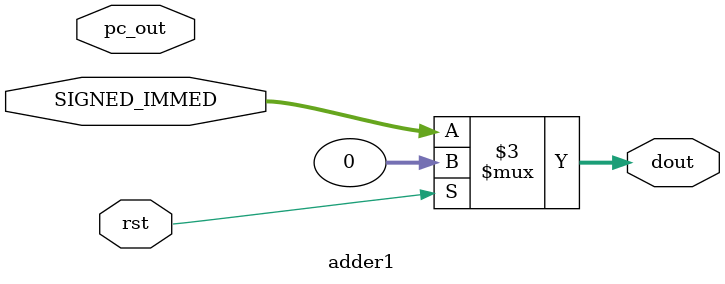
<source format=v>
`timescale 1ns / 1ps

/*** ADDER FOR BRANCHING ***/
module adder1 

/*** PARAMETERS ***/
#(parameter
    DATA_WL = 32
)

/*** IN/OUT ***/
(
    // IN
    input                       rst,
	input [DATA_WL - 1 : 0]		SIGNED_IMMED,
								pc_out,
	
	// OUT 
	output reg [DATA_WL - 1 : 0]	dout
);
    
    always @(*) 
    begin
        if(rst) dout = 0;
        else dout = {pc_out[31 : 26], SIGNED_IMMED};
    end 
endmodule
</source>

** What you will do **
Show a copy of each line from the records above in which the string "input" occurs.

** Exercise solution **
    input                       rst,
	input [DATA_WL - 1 : 0]		SIGNED_IMMED,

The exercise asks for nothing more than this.